Finding Christmas in Darfur: New Freedom Theatre's Black Nativity
The play Black Nativity by Langston Hughes opened in New York in 1961, and was adapted for film in 2013. As WRTI’s Susan Lewis reports, New Freedom Theatre in Philadelphia is staging another version of this Christmas story, set in Darfur. Black Nativity: An African Holiday Musical is at the New Freedom Theatre at 1346 North Broad Street in Philadelphia through December 18th.
AMBIENT: Sounds of Darfur
Susan Lewis: Black Nativity begins its story with an African woman named Darfur Mary sitting in a refugee camp.
Rajendra Ramoon Maharaj: She is pregnant, and her husband has been taken away from her, and she loses her faith.
SL: New Freedom Theatre's artistic director Rajendra Ramoon Maharaj says the spirit of the mothers he met while working in Africa moved him to set his production of Black Nativity in modern day Darfur.
RRM: Many were scarred; some of them had been brutalized.

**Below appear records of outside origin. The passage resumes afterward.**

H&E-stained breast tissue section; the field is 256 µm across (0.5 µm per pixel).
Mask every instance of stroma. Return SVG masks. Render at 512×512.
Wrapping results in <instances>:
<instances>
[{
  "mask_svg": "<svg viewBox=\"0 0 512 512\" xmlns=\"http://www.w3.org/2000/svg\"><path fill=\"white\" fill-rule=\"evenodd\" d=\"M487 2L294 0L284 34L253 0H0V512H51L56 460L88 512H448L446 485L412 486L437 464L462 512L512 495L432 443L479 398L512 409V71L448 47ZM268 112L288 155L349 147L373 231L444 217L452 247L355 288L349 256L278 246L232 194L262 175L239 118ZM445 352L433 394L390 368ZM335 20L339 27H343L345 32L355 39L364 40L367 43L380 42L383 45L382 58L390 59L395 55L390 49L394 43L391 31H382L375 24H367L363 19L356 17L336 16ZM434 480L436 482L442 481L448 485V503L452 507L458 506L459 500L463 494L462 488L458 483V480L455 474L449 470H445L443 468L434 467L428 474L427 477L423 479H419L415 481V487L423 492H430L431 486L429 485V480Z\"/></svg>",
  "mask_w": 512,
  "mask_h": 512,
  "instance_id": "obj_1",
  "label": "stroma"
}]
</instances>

But they were so hopeful. They believed their children could become Nelson Mandela.
SL: In the play, Darfur Mary is visited by ancestors, who take her on a spiritual journey back to biblical times. Music plays a critical role—as it does in life.
RRM: The women used their voices, their thighs, to create the music, so we’re doing that as well. The cast makes all the sounds.
SL: As the story unfolds, love and faith combat the darkness.
RRM: I really wanted to honor these women who were in the camps, who, despite it all, created music every day for their little girls and little boys.
And Darfur continues. It is the worst human rights disaster—and despite that, you leave hopeful. Because this woman believes, like Mary did in biblical times, that her son can become a force for good.
SL: Black Nativity tells its story with gospel songs and Christmas carols, sung a cappella, with African drumming and dance.